Writing is a habit like any other. Like exercise or any other discipline, it takes some time for it to become part of your routine. The experts say it takes about a month for a good habit to take root, which is another reason I see value in NaNoWriMo: if you’re really doing it, by the end of November, you should have formed the habit of writing.  
So here are four more pieces of advice to keep your momentum going.
1. No e-mail! In order to write you really need to get into the zone, and to get into the zone you need to be distraction-free. E-mail interrupts our attention span and scatters our concentration. I love e-mail, but it’s the enemy — so I ration myself. When I’m writing, I’ll check email at scheduled intervals. I police myself with a computer program called Freedom, which blocks Internet access for periods of time up to eight hours. If you don’t want to download another computer program, use an hourglass or a kitchen timer, if the ticking doesn’t drive you crazy. But do whatever you have to in order to get yourself at least 30-60 minutes of uninterrupted, undistracted writing time at a sitting.

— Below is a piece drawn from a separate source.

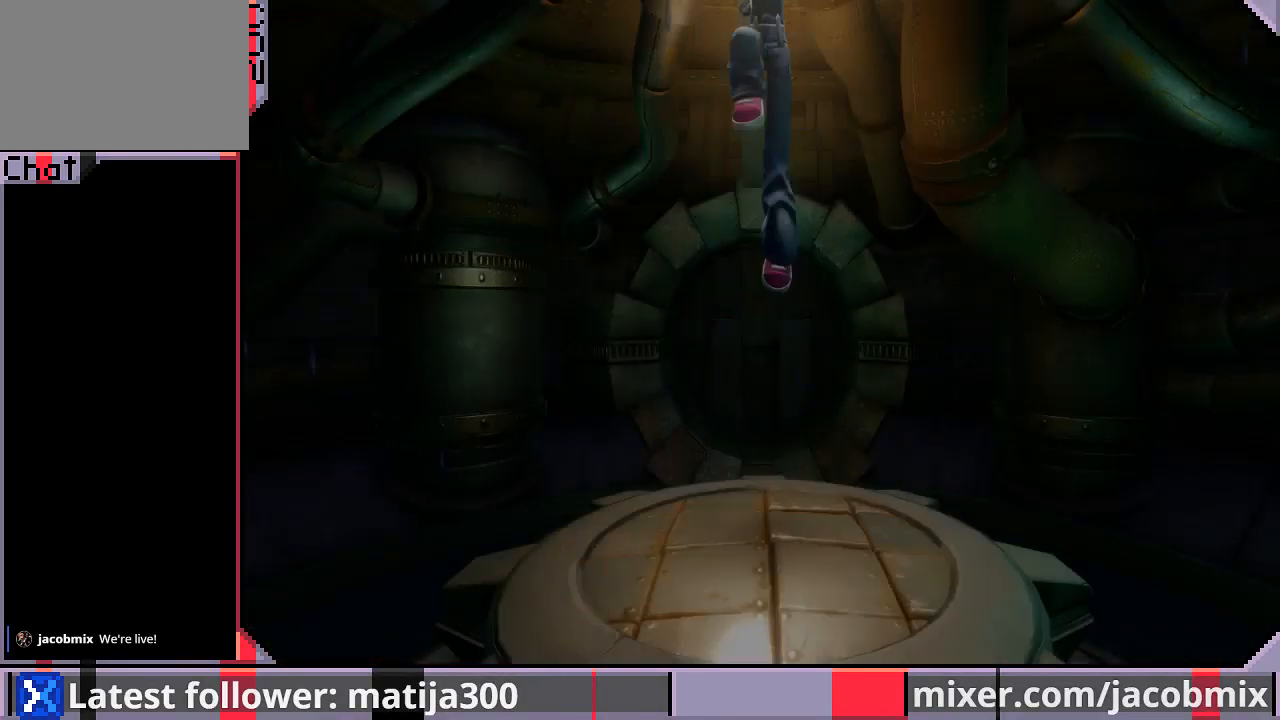
{"dt_ms": 500, "buttons": ["DPAD_UP"], "left_stick": "center", "right_stick": "center", "events": [[133, "DPAD_RIGHT", "down"], [333, "DPAD_RIGHT", "up"]]}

2. Set interim goals. While NaNoWriMo’s target is a “short novel” of 50,000 words, a full-length novel can be anywhere from 75,000 to 150,000 words, or even longer. You can’t think about writing 150,000 words (400 pages); you’ll panic and paralyze yourself. But if you write 1,000 words a day, you can finish the first draft of a 200-page novel in less than three months, even if you take some weekend days off.
3. Work toward a deadline. NaNoWriMo’s deadline is November 30, but even if you’re not participating, you’ll see that your life presents natural deadlines: the end of the year, your next birthday, your 25th high school reunion, etc. Everyone needs deadlines.
4. Reward yourself. One of the biggest challenges of writing is turning off the internal critic, the part of your brain that second-guesses everything you’re doing, or harps on all that stuff you’re not doing while you’re writing. Override those voices by promising yourself rewards for getting work done. “When I hit 5,000 words, I’m going to the movies,” or even, “When I finish this paragraph, I can have another cup of coffee.” It worked in kindergarten and it works for me now.
And I’ll add this, while I’m handing out advice: more quickly than you might expect, you’ll figure out what works for you. Every writer I know has his or her own way of getting the job done, whether it’s scheduling cups of coffee or doling out M&Ms as a reward for meeting word count targets. There is no right or wrong here, as long as your word count continues to rise. Good luck!